On Thu, Sep 19, 2019 at 3:20 AM Peter Bex <xxxxxx@more-magic.net> wrote:
 
Are you sure?  

Evidently I wasn't. Thanks for doing the research.  Documentation on SQL is a maze of twisty web pages, all different.
 
I emphatically disagree.  IMO, the DSL is another layer that lies
on top of the underlying DBI.  The DBI layer *must* have a way to
separate SQL queries from parameters.

Parameters are slightly better than no parameters, but anonymous parameters are extremely easy to get wrong, passing the wrong string to the wrong thing (I have certainly done this), plus the need to pass the same value twice if your statement needs it twice.  If named parameters were pervasive, I'd say "use them", but we know they aren't.  "?" isn't actually part of SQL AFAICT, and there are probably databases that don't support even that.

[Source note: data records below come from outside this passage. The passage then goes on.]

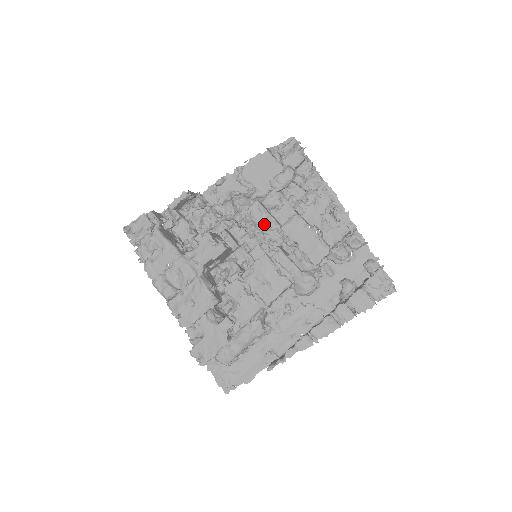
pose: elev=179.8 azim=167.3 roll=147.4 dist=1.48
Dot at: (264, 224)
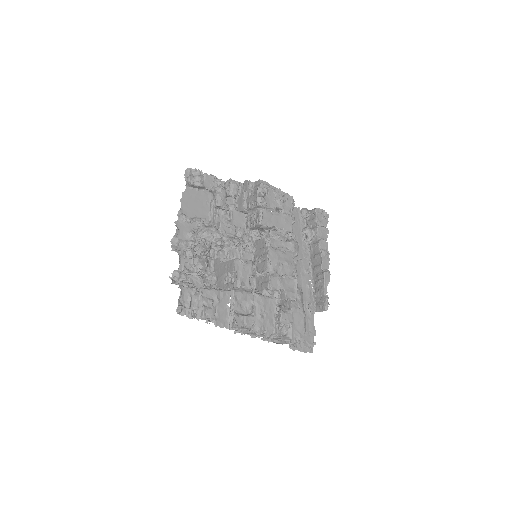
Dot at: (236, 235)
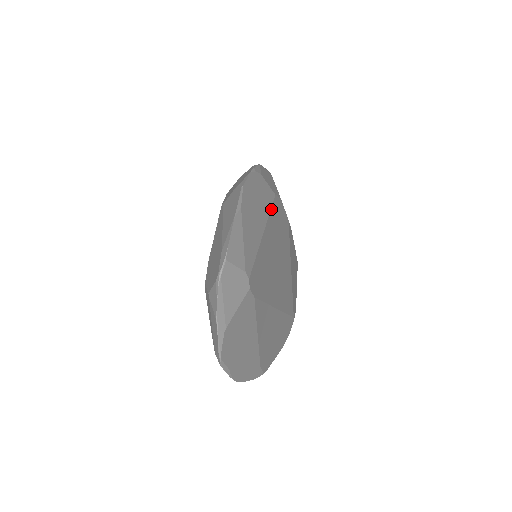
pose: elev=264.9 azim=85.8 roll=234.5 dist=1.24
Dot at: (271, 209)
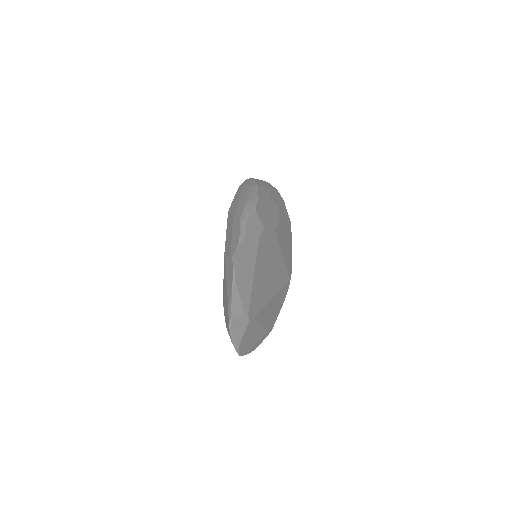
Dot at: (257, 251)
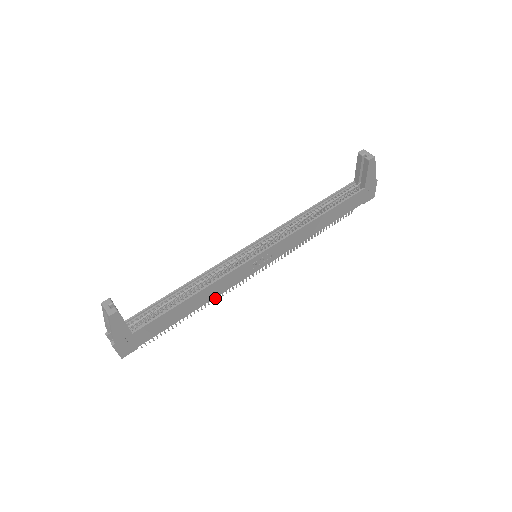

I agree that the DSL is a separate layer.  But between quasiquotation, which is Lisp's far superior equivalent to named parameters, and the ability to do SQL string escaping in just one place, I think it serves as a more-than-satisfactory replacement for question marks.  If you don't use the DSL, you've already shot yourself in the foot, but nothing will prevent dumb programmers from using string-append (or equivalent), except the fact that dumb programmers don't generally wind up using Scheme.  We hope.


John Cowan          http://vrici.lojban.org/~cowan        xxxxxx@ccil.org
If I have seen farther than others, it is because I am surrounded by dwarves.